Хотя, например, Бадер, наивный человек, ляпнул что-то неосмотрительно насчет готов, древних германских племен, которые в III веке жили в Северном Причерноморье, — Бадер вообще о чем думал, то и ляпал вслух. Пришлось его выручать, потому что реакция наблюдающего была соответственной: ах, готы! Ах, Северное Причерноморье! И энкаведешники хотели уже Бадера взять к ногтю — большого труда мне стоило помочь ему выкарабкаться из этой ямы, в которую тот так и норовил угодить, долго я объясняя уполномоченному, что здесь не было никакой задней мысли, просто ученые бредни, вполне безобидные. А так как уполномоченные не очень-то разбирались в тонкостях этого дела, все кончилось благополучно.
Заставляю себя описывать все это с некоторым трудом, потому что ковырять, вспоминать, воскрешать в памяти то время не слишком весело. Мы ведь понимали, что занимаем даже среди сидящих за решеткой последнее место, мы не были социально близкими. Сначала получали питание начальники, потом служащие лагерей, потом заключенные, «зеки», а уж потом то, что оставалось, шло немцам. И когда через несколько месяцев, после того как нас посадили, количество немцев уполовинилось, какой-то чиновник в Москве, ведающий этими делами, схватился за голову: а кто будет дальше работать? И нас начали подкармливать брюквой и картошкой, давали жиденькие каши, в которых плавал какой-то теоретический жир, установили норму сахара и даже стали давать «кофе» из жареного ячменя! Очень, правда, редко. И когда мы получали «кофе» и сахар, то всегда делали одно и то же: смешивали их и съедали в один присест. И это был такой пир! Мяса, сколько я помню, никакого никогда не было, а вот рыбу иногда давали в качестве деликатеса, жутко соленую! Но, может быть, это и хорошо, может быть, я поэтому сравнительно и здоров: корь, дифтерия, гриппы — все прошло мимо меня. Если не считать, конечно, тринадцати операций.

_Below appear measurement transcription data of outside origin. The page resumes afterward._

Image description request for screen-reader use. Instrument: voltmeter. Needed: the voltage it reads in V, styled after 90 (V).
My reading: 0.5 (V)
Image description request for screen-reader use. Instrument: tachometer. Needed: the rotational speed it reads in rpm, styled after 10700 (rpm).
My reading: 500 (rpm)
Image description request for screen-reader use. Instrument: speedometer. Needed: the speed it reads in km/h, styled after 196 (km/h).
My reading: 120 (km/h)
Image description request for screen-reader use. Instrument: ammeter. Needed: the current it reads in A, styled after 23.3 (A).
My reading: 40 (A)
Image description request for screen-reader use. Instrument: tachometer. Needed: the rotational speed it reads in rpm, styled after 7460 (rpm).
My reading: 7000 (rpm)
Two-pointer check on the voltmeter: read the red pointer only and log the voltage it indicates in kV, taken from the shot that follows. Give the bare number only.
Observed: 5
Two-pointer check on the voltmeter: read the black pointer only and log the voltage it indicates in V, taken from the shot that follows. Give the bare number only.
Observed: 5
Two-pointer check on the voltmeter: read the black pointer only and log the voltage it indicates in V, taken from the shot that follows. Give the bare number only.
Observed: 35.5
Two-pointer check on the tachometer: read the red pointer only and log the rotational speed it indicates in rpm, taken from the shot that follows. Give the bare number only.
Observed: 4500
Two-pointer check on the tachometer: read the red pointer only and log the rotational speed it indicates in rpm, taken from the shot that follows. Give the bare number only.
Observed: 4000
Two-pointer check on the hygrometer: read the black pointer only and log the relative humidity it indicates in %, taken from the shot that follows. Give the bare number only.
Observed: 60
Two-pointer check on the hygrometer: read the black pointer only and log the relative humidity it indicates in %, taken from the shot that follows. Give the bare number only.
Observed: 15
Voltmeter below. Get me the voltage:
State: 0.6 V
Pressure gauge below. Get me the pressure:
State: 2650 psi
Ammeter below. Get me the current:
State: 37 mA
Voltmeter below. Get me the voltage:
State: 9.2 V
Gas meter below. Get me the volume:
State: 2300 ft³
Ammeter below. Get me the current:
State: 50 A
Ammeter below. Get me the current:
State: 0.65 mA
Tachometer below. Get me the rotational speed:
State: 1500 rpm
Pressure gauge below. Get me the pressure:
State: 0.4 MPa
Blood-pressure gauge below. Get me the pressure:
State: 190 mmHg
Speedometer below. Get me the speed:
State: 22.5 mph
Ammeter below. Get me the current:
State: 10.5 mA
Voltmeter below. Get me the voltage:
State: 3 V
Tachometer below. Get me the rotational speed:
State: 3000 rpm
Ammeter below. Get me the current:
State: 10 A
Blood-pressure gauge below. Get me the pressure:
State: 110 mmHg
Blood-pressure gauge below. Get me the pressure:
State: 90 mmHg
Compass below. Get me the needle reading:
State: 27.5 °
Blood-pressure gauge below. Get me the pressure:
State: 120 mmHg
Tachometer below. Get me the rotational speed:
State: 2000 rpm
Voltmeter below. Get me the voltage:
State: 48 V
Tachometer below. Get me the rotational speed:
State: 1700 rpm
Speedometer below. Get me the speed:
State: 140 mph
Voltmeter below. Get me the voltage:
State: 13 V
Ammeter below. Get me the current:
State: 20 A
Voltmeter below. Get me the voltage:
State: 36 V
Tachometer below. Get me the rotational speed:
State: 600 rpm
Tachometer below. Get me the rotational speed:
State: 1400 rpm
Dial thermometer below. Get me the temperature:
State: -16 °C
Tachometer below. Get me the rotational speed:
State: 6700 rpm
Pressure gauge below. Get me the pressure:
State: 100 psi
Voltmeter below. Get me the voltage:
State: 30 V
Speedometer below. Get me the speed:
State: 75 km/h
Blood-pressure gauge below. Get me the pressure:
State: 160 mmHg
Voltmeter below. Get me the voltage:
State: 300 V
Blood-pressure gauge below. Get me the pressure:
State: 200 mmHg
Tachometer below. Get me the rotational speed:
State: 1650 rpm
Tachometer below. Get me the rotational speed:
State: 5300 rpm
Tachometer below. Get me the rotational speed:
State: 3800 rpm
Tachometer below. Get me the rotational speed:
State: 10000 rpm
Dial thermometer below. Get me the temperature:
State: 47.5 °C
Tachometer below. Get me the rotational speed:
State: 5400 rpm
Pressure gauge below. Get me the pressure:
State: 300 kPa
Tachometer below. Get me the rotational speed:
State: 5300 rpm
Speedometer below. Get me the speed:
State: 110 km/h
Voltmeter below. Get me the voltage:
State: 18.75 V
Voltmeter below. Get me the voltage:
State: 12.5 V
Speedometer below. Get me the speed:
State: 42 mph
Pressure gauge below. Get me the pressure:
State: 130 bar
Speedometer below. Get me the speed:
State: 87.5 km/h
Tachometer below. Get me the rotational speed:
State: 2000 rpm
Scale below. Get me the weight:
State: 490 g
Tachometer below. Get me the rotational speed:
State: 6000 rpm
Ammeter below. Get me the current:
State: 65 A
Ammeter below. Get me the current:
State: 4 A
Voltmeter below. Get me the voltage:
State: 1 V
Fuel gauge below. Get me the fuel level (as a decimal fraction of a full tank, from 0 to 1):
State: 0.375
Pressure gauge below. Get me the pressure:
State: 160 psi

Для поддержки здоровья и избавления от цинги, которой страдало большинство, Пауль придумал выгонку хвойного экстракта. Вера Михайловна привозила нужные реактивы, заказанные ей Паулем, он делал какую-то настойку, смеси, мы все это потребляли, и я в моем возрасте могу похвалиться собственными зубами, благодаря заботам друга. К слову скажу, что знаменитая коллекция Пауля, которую он продолжал собирать и после лагеря, была одной из лучших в то время в стране. Большую ее часть он подарил минералогическому отделу нижнетагильского музея, создав тем самым основу для их экспозиции, кроме того, огромное количество камней осталось дома, их хранит Игорь, сын Пауля, иногда дополняет, но что делать с коллекцией дальше— трагический вопрос. Разрознивать ее нельзя, она собиралась целенаправленно, но пока что-то никто к ней интереса не проявил…
Так мы пребывали за решеткой, очень «тихо и мирно», до сорок шестого года, после чего возникли всякие нюансы.